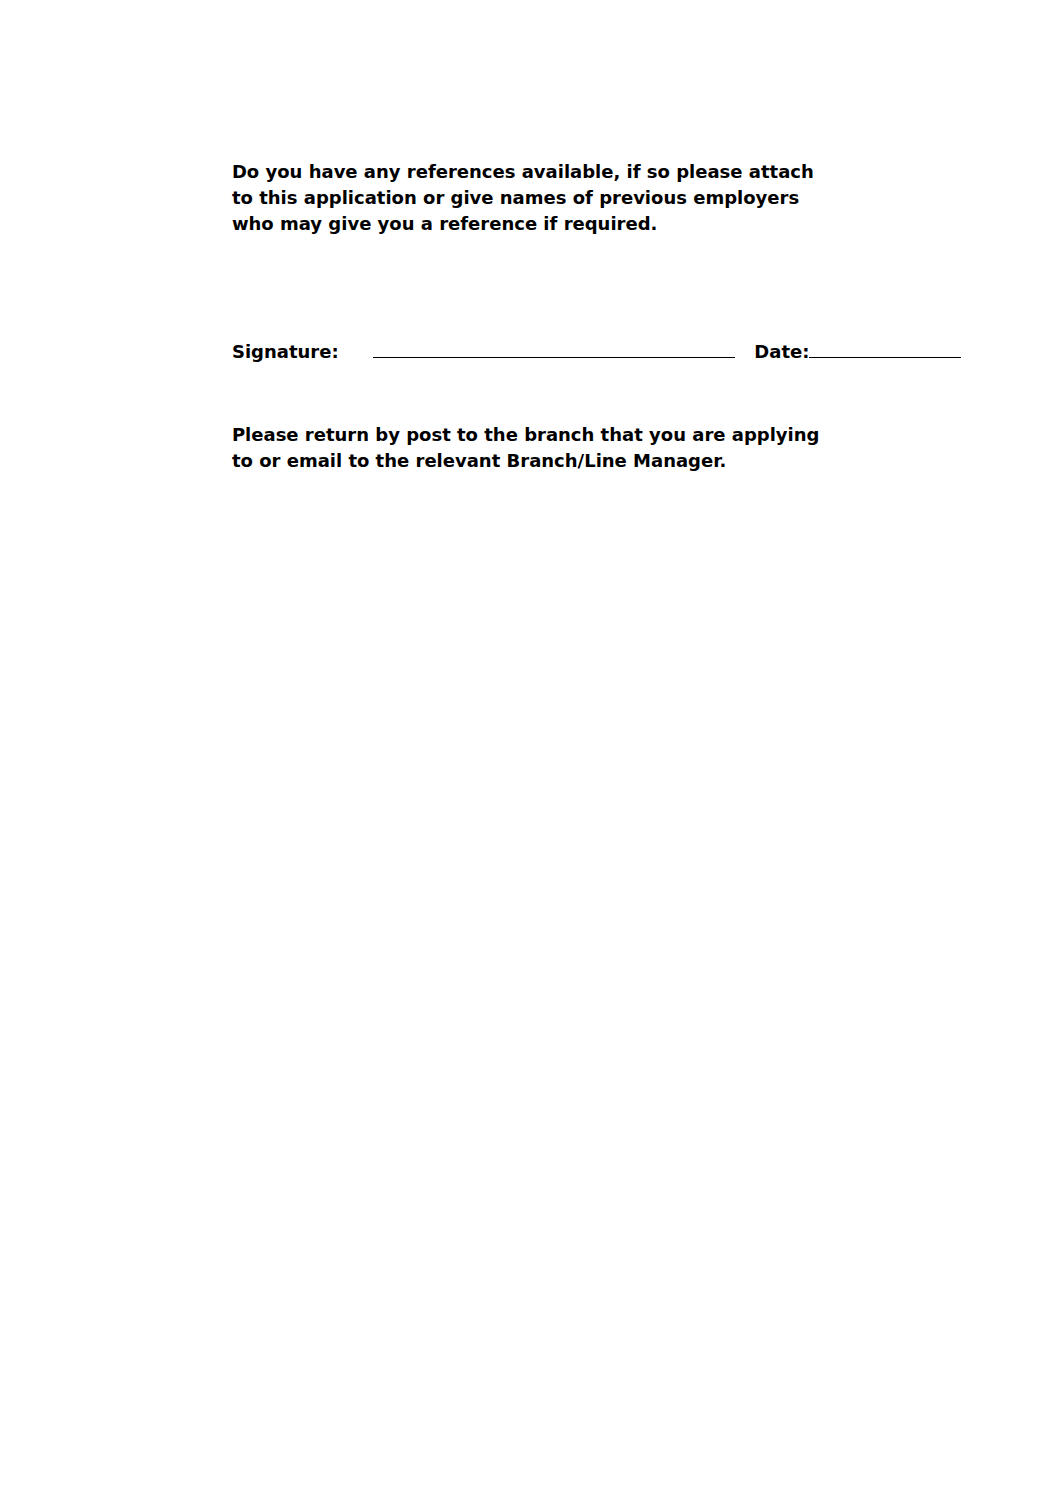Do you have any references available, if so please attach to this application or give names of previous employers who may give you a reference if required.
Signature: Date:
Please return by post to the branch that you are applying to or email to the relevant Branch/Line Manager.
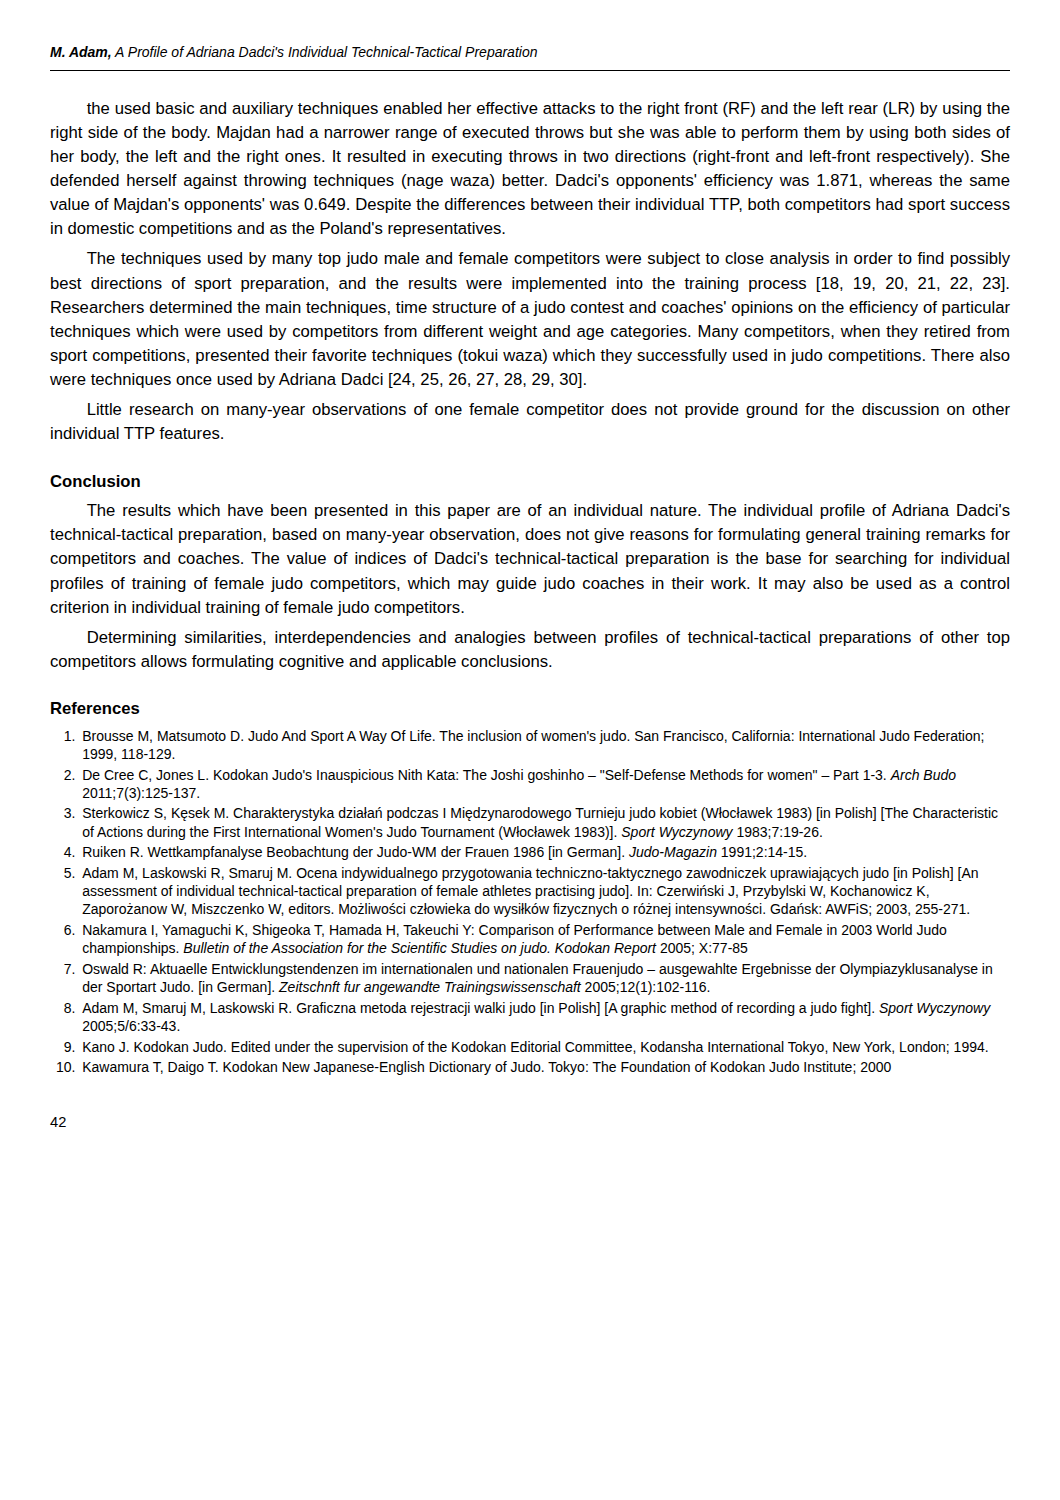M. Adam, A Profile of Adriana Dadci's Individual Technical-Tactical Preparation
the used basic and auxiliary techniques enabled her effective attacks to the right front (RF) and the left rear (LR) by using the right side of the body. Majdan had a narrower range of executed throws but she was able to perform them by using both sides of her body, the left and the right ones. It resulted in executing throws in two directions (right-front and left-front respectively). She defended herself against throwing techniques (nage waza) better. Dadci's opponents' efficiency was 1.871, whereas the same value of Majdan's opponents' was 0.649. Despite the differences between their individual TTP, both competitors had sport success in domestic competitions and as the Poland's representatives.
The techniques used by many top judo male and female competitors were subject to close analysis in order to find possibly best directions of sport preparation, and the results were implemented into the training process [18, 19, 20, 21, 22, 23]. Researchers determined the main techniques, time structure of a judo contest and coaches' opinions on the efficiency of particular techniques which were used by competitors from different weight and age categories. Many competitors, when they retired from sport competitions, presented their favorite techniques (tokui waza) which they successfully used in judo competitions. There also were techniques once used by Adriana Dadci [24, 25, 26, 27, 28, 29, 30].
Little research on many-year observations of one female competitor does not provide ground for the discussion on other individual TTP features.
Conclusion
The results which have been presented in this paper are of an individual nature. The individual profile of Adriana Dadci's technical-tactical preparation, based on many-year observation, does not give reasons for formulating general training remarks for competitors and coaches. The value of indices of Dadci's technical-tactical preparation is the base for searching for individual profiles of training of female judo competitors, which may guide judo coaches in their work. It may also be used as a control criterion in individual training of female judo competitors.
Determining similarities, interdependencies and analogies between profiles of technical-tactical preparations of other top competitors allows formulating cognitive and applicable conclusions.
References
Brousse M, Matsumoto D. Judo And Sport A Way Of Life. The inclusion of women's judo. San Francisco, California: International Judo Federation; 1999, 118-129.
De Cree C, Jones L. Kodokan Judo's Inauspicious Nith Kata: The Joshi goshinho – "Self-Defense Methods for women" – Part 1-3. Arch Budo 2011;7(3):125-137.
Sterkowicz S, Kęsek M. Charakterystyka działań podczas I Międzynarodowego Turnieju judo kobiet (Włocławek 1983) [in Polish] [The Characteristic of Actions during the First International Women's Judo Tournament (Włocławek 1983)]. Sport Wyczynowy 1983;7:19-26.
Ruiken R. Wettkampfanalyse Beobachtung der Judo-WM der Frauen 1986 [in German]. Judo-Magazin 1991;2:14-15.
Adam M, Laskowski R, Smaruj M. Ocena indywidualnego przygotowania techniczno-taktycznego zawodniczek uprawiających judo [in Polish] [An assessment of individual technical-tactical preparation of female athletes practising judo]. In: Czerwiński J, Przybylski W, Kochanowicz K, Zaporożanow W, Miszczenko W, editors. Możliwości człowieka do wysiłków fizycznych o różnej intensywności. Gdańsk: AWFiS; 2003, 255-271.
Nakamura I, Yamaguchi K, Shigeoka T, Hamada H, Takeuchi Y: Comparison of Performance between Male and Female in 2003 World Judo championships. Bulletin of the Association for the Scientific Studies on judo. Kodokan Report 2005; X:77-85
Oswald R: Aktuaelle Entwicklungstendenzen im internationalen und nationalen Frauenjudo – ausgewahlte Ergebnisse der Olympiazyklusanalyse in der Sportart Judo. [in German]. Zeitschnft fur angewandte Trainingswissenschaft 2005;12(1):102-116.
Adam M, Smaruj M, Laskowski R. Graficzna metoda rejestracji walki judo [in Polish] [A graphic method of recording a judo fight]. Sport Wyczynowy 2005;5/6:33-43.
Kano J. Kodokan Judo. Edited under the supervision of the Kodokan Editorial Committee, Kodansha International Tokyo, New York, London; 1994.
Kawamura T, Daigo T. Kodokan New Japanese-English Dictionary of Judo. Tokyo: The Foundation of Kodokan Judo Institute; 2000
42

====

> _What to do_: Print the lines above from the one with "De Cree C, Jones" through the one with "Nakamura I, Yamaguchi", both included, exactly as written and nothing more.

> _Worked solution_:
De Cree C, Jones L. Kodokan Judo's Inauspicious Nith Kata: The Joshi goshinho – "Self-Defense Methods for women" – Part 1-3. Arch Budo 2011;7(3):125-137.
Sterkowicz S, Kęsek M. Charakterystyka działań podczas I Międzynarodowego Turnieju judo kobiet (Włocławek 1983) [in Polish] [The Characteristic of Actions during the First International Women's Judo Tournament (Włocławek 1983)]. Sport Wyczynowy 1983;7:19-26.
Ruiken R. Wettkampfanalyse Beobachtung der Judo-WM der Frauen 1986 [in German]. Judo-Magazin 1991;2:14-15.
Adam M, Laskowski R, Smaruj M. Ocena indywidualnego przygotowania techniczno-taktycznego zawodniczek uprawiających judo [in Polish] [An assessment of individual technical-tactical preparation of female athletes practising judo]. In: Czerwiński J, Przybylski W, Kochanowicz K, Zaporożanow W, Miszczenko W, editors. Możliwości człowieka do wysiłków fizycznych o różnej intensywności. Gdańsk: AWFiS; 2003, 255-271.
Nakamura I, Yamaguchi K, Shigeoka T, Hamada H, Takeuchi Y: Comparison of Performance between Male and Female in 2003 World Judo championships. Bulletin of the Association for the Scientific Studies on judo. Kodokan Report 2005; X:77-85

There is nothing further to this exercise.